- The July days was caused by the APRIL THESIS:- "peace, bread and land" "all power to the soviets"
- Industrial workers demonstrated against the provisional government and chanted the Bolshevik slogans from the APRIL THESIS.
- This lead to Kerensky, the leader of the provisional government at the time to order the arrest of all Bolshevik party memvbers. However Lenin had fled to Finland.
- This demobilised the Bolsheviks and showed the strength and sucesses of the Provisional Government,
- The Kornilov Coup however was the after math.
THE KORNILOV COUP
- General Kornilov (commander in cheif) attempted to sieze power by marching the russian army into Petrograd.
- Kerensky was cowardly and called the Bolsheviks out of prison in order to help him remain in power, to do so he also gave the Bolsheviks fire arms.
- The Bolsheviks stopped all trains carrying Kornilovs army.
- However, once over The Bolsheviks refused to hand back fire arms to Kerensky.
- This puts Kerensky in a bad light and shows he was an extremly cowardly and poor leader to call on his enemies to help him remain in power as he was incapable of doing it on his own.
- This was an aftermath of the July Days and lead towards the successes of the Bolsheviks.
THE APRIL THESIS
- "PEACE, BREAD AND LAND"
- "ALL POWER TO THE SOVIETS!"
- This was an extremly memorable way of remembering Bolshevik policies and ideas. It was suited to the Peasents as 80% of the Population of Russia were peasents and they were in desperate need of Peace,bread and land as the provisional government had not yet listened to their needs making the Bolsheviks more popular.
- Lenin made the announcement of the April thesis on the 3rd of April and released them in the Pravda (Bolshevik newspaper) on the 7th of April.
- This however lead to the July Days, a failure of the Bolsheviks but was a success as it gained them more support.
- this is proof that the provisional government didnt listen to peasent demands for peace.
- Kerensky ordered the army to march into Galicia and attack the Austro-Germans.
- Large Failure, army refused to leave their trenches and fight which resulted in the Austro Germans Counter attacing them.
- This presents Kerensky and the provisional Governments lack of power over the army and refusal to listen to peasents demands.
- This resulted into the July Days and peasents became more favourable to the Bolsheviks. "Peace, bread and land."
- Afterwards, Kerensky appointed General Kornilov as Commander in Cheif as he was determined to enforce army discipline.
- Order No.1 - The army must obey officers and the provisional government ONLY if their orders DO NOT contridict those of the Petrograd Soviets.
- Trosky in charge of the army, and so the army is owned by the Petrograd Soviets.

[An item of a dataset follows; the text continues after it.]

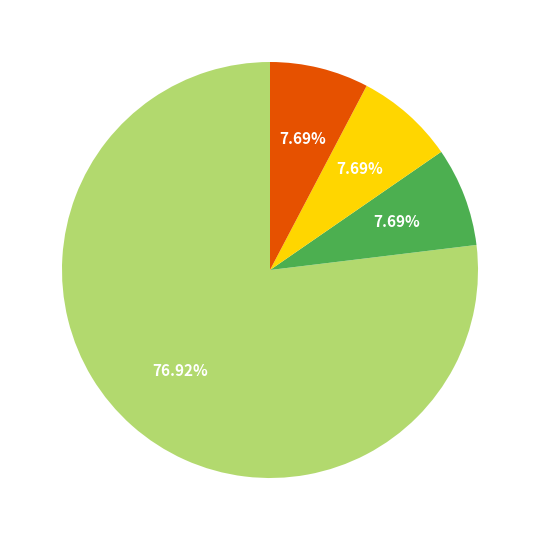

Does any single category account for the majority?

Yes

However, Kerensky was minister of war and was determined to continue war and spend millions on it.
- They could not comprimise, Provisional Government and Petrograd Soviets disagreed in terms of war. The Petrograd Soviets wanted it to end, provisional government did not.
- Neither had ultimate power - it was as if there was no power!
- Trotsky was the leader of the army THROUGHOUT the time of 1917 due to order No. 1.
- The army favoured Trotsky more than the provisional government or Kornilov (kornilov coup) as Trotsky wanted war to end and was a member of the Bolsheviks.
- During the July Days, Lenin fled meaning Trotsky was left in charge of the Bolsheviks while he was away and proceeded to lead the Bolsheviks into success (kornilov coup etc.) Lenin did not return until October to commence the October Revolution.
Role Of Bolsheviks In October Revolution
Lenin wanted immedicate revolution.
Kerensky underestimated the Bolsheviks - military commanders had told him that the garison were not influenced by Bolshevism.
24th October: gov troops relinquish positions without any affective opposition to MRC troops.